The task:
In the excerpt on the 1945 to 1951 Labour government, what was nationalized so the government could have a say in how the country was financed?

Excerpt:
· · · · · · ·

The 1945 to '51 Labour government,

committed to renewal

and reform, had been out of power

for less than two decades.

Certainly the writers who I was

working with and my friends

and the world, the universe

that I occupied was a universe

that believed in the promise

of the '45 government.

That's what informed our work

and our work in the theatre.

So that extended into television.

But, of course, the writers

that I commissioned - writers

like Trevor Griffiths,

like Ian McEwan -

were writers who were associated

with policies of the left.

But they're all too good writers

to think that

simply putting left polemic on

television

was either valuable or

influential.

Another great act,

the administration of 1945 to '51.

Now there, surely, if nowhere else.

I make no mention of my own part,

but look at the record

some time objectively.

If I may borrow a very overused

word from you for a moment.

Now, look, we said we must

have full employment

and we had it for the first time

in history outside of wars.

We said we must control

the commanding heights of industry.

So we took coal, the railways,

transport, gas, electricity, iron

and steel into public ownership.

We said we must have a say

in how the country was financed

so we nationalised the

Bank of England.

· · · · · · ·

Rows:

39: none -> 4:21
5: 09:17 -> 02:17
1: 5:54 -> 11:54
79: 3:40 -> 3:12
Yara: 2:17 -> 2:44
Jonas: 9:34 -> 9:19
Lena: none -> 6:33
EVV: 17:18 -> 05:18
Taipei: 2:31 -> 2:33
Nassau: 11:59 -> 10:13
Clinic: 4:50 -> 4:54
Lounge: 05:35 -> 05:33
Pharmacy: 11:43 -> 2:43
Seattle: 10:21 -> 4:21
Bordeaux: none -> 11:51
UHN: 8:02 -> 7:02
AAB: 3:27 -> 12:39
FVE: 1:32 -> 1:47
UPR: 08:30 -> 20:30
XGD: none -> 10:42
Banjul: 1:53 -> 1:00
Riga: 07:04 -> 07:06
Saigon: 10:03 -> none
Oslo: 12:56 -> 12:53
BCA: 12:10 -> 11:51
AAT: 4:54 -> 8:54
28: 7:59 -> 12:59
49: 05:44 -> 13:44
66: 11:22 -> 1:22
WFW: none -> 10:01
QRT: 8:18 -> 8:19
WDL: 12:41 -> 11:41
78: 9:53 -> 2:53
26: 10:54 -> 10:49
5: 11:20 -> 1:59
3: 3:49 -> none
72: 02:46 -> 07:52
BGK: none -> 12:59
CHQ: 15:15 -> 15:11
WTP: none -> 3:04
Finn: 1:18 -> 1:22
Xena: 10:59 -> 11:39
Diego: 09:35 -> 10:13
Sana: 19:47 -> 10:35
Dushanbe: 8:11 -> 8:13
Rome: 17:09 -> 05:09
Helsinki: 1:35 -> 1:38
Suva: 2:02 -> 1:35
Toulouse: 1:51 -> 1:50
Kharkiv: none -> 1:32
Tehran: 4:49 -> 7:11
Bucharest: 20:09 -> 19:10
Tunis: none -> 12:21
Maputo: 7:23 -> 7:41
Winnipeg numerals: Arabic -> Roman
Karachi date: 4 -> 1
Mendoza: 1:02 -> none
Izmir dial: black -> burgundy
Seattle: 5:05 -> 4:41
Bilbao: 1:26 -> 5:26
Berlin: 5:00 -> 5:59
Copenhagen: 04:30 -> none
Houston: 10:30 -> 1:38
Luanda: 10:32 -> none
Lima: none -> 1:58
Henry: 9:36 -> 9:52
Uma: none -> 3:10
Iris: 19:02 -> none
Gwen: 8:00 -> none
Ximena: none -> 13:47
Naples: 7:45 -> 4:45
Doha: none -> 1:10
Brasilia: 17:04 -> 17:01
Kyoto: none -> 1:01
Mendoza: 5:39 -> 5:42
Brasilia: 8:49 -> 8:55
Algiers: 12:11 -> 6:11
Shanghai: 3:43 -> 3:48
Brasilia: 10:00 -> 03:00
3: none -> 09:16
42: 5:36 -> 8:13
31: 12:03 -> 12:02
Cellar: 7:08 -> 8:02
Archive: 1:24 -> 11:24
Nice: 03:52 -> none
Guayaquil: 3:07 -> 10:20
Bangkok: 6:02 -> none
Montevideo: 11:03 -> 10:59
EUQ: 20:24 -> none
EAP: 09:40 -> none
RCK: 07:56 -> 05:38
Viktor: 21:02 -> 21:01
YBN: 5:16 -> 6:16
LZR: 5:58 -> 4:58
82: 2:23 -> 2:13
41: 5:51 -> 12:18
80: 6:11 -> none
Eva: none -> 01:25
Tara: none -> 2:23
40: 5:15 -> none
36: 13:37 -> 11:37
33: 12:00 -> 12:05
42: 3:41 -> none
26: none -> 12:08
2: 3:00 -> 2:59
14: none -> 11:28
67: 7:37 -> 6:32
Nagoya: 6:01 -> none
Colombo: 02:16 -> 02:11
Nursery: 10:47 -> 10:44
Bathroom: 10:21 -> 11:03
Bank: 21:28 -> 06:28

· · · · · · ·

Full response:
The Bank of England.